Still, there was nothing in the wording of Bill 12, the Public Health Accountability and Cost Recovery Act, to indicate its application would be confined to social media companies or their impact on young people.

Eby even admitted that the law could also be used to recover costs associated with vaping products and energy drinks.

Some critics wondered if the bill’s broad-based concept of harms and risks could be used to prosecute the liquor board or the dispensers of safer-supply drugs, products with proven harms greater than any sugary drink.

Perhaps thinking along those lines, the government specifically exempted itself from prosecution under the Act.

This week’s announcement came as a surprise. As recently as Monday, Attorney General Niki Sharma told reporters the government had no intention of putting the bill on hold.

Tuesday, she justified her evasion by saying the talks with the social media companies were intense and confidential.

She said the pause was conditional on Meta and the other companies delivering a quick response to government concerns.

“British Columbians expect us to take action on online safety,” she told reporters. “What I’ll be looking for at this table is quick and immediate action to get to that better, safety online.”

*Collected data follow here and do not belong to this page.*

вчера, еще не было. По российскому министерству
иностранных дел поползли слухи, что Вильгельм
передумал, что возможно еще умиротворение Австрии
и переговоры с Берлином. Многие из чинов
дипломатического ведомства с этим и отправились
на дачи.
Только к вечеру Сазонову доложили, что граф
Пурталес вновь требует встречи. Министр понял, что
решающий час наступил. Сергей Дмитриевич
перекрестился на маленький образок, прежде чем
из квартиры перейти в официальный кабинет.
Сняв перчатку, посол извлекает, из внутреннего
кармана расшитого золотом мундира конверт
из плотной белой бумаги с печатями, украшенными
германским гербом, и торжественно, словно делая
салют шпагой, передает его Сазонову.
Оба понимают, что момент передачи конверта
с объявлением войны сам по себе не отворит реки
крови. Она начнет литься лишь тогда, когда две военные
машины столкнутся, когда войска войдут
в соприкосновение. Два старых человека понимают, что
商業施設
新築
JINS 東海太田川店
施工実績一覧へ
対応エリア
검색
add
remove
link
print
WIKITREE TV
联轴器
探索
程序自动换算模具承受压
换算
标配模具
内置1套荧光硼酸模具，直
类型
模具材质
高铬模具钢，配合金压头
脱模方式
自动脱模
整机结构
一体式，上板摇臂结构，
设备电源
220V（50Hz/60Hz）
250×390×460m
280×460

A prime goal is addressing online harassment and “the online mental health and anxiety that’s rising in young people,” she said

“I’m going to be watching along with the premier as to whether or not we do get real action on changes for young people right away,” said the attorney general.

“I want to sit down with these companies look at them face to face and see what they can do immediately to improve the outcomes for British Columbians.”

Meta has already committed to rectifying Eby’s concern that it should relay urgent news about wildfires, flood and other disasters in B.C. Last year, those were blocked, collateral damage in the company’s hardball dispute with the federal government over linking to news stories from Canadian media companies.

Eby says he was very skeptical about the initial contact from the companies. Now he sees Meta’s willingness to deliver emergency information as a “major step” and he’s prepared to give talks the benefit of the doubt.

Not long ago he was scoring political points off the social media companies in the harshest terms.

“The billionaires who run them resist accountability, resist any suggestion that they have responsibility for the harms that they are causing,” said the premier on March 14, the day Bill 12 was introduced.

“The message to these big, faceless companies is, you will be held accountable in B.C. for the harm that you cause to people.”

Given those characterizations, perhaps the big, faceless billionaires will simply direct their negotiating team to play for time until the legislation adjourns as scheduled on May 16.

“The legislation is not being pulled and we’re not backtracking,” said Sharma. “We can always come back and bring legislation back.”

The government could schedule a quick makeup session of the legislature in late May or June or even in early September, before the house is dissolved for the four-week campaign leading up to the scheduled election day, Oct. 19.

More likely, if the New Democrats feel doublecrossed, they could go back to war with the faceless billionaires with a view to re-enacting Bill 12 after a hoped-for election victory.

Even if the New Democrats get some satisfaction from the social media companies in the short term, they have also framed Bill 12 as a way to force the marketers of risky products to help cover the cost of health care and other services.

They probably mean it when they say Bill 12 is only paused, not permanently consigned to the trash heap.